[[ Exercise text open ]]

1. Type of training experience:
During the design of the checker's learning system, the type of training experience available for a
learning system will have a significant effect on the success or failure of the learning.
Direct or Indirect training experience:
In the case of direct training experience, an individual board states and correct move for each
board state are given. In case of indirect training experience, the move sequences for a game and the
final result (win, lose or draw) are given for a number of games. How to assign credit or blame to
individual moves is the credit assignment problem.
1. Teacher or Not:
 Supervised: The training experience will be labelled, which means, all the board states will be
labelled with the correct move. So the learning takes place in the presence of a supervisor or a
teacher.
 Un-Supervised: The training experience will be unlabelled, which means, all the board states will not
have the moves. So the learner generates random games and plays against itself with no supervision
or teacher involvement.
 Semi-supervised: Learner generates game states and asks the teacher for help in finding the correct
move if the board state is confusing.

[[ Exercise text closed ]]
[[ Material shown open ]]

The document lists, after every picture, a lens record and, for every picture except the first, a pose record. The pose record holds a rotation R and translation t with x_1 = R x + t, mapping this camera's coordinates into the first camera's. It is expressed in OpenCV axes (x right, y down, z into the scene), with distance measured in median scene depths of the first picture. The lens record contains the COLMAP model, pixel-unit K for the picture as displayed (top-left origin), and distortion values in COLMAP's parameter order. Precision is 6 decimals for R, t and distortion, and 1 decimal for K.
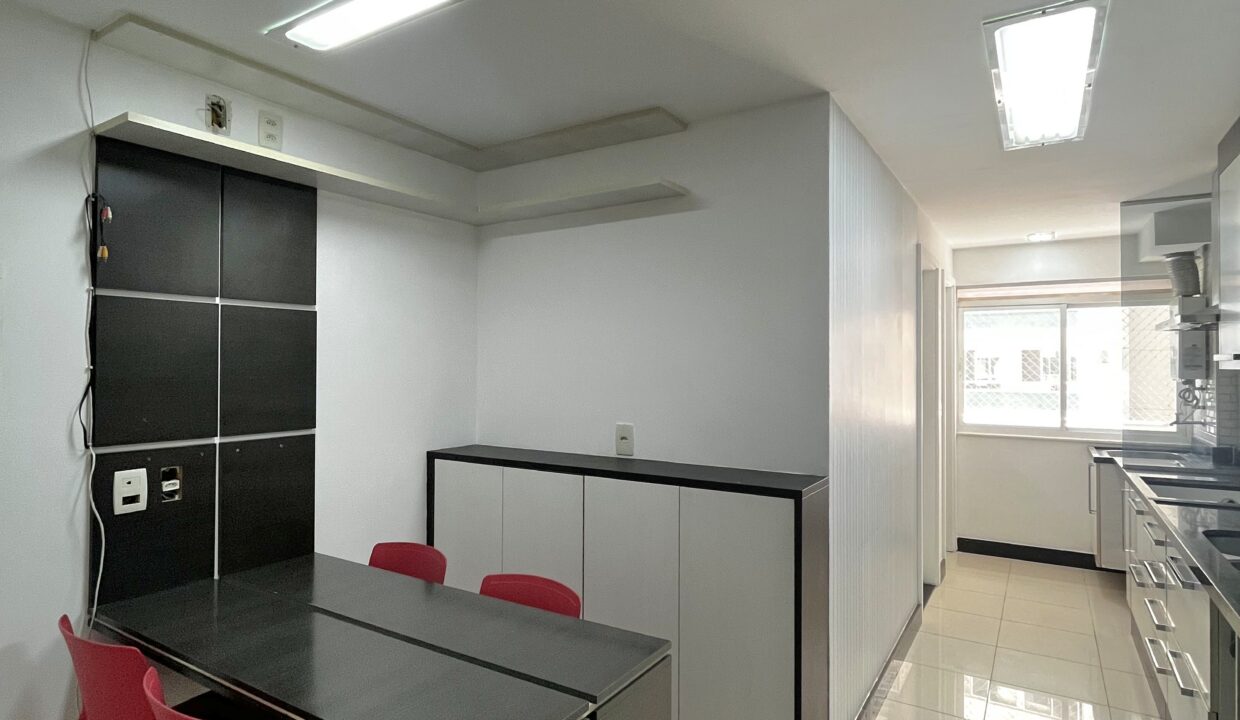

[[ Material shown closed ]]
[[ Material shown open ]]

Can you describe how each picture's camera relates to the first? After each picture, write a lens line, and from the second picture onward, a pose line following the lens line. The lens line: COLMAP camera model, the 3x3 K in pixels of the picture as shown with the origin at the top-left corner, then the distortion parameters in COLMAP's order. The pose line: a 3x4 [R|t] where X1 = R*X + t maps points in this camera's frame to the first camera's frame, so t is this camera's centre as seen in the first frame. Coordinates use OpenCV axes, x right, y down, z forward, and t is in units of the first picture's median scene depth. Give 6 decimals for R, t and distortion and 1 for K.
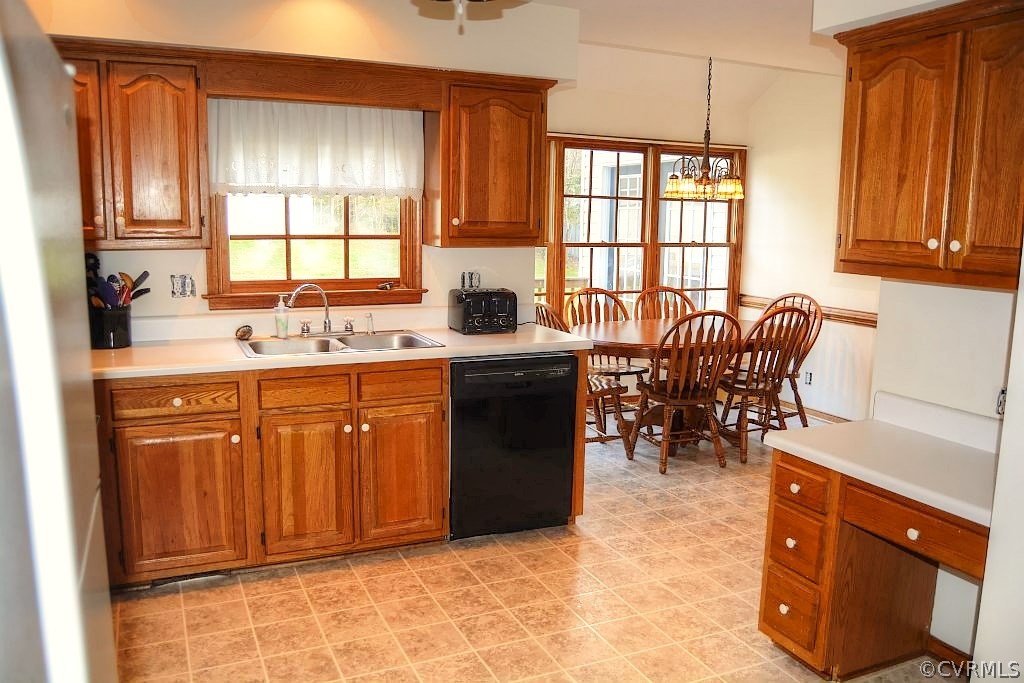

[[ Material shown closed ]]

> Exercise instructions:
1. Print the passage on training experience word for word, starting at "Direct or Indirect" and ending at "credit assignment problem.".
2. According to the passage on training experience, what is the credit assignment problem?
You can complete this exercise without the records.

> Responses by item number:
1.
Direct or Indirect training experience:
In the case of direct training experience, an individual board states and correct move for each
board state are given. In case of indirect training experience, the move sequences for a game and the
final result (win, lose or draw) are given for a number of games. How to assign credit or blame to
individual moves is the credit assignment problem.

2. It is the problem of how to assign credit or blame to individual moves.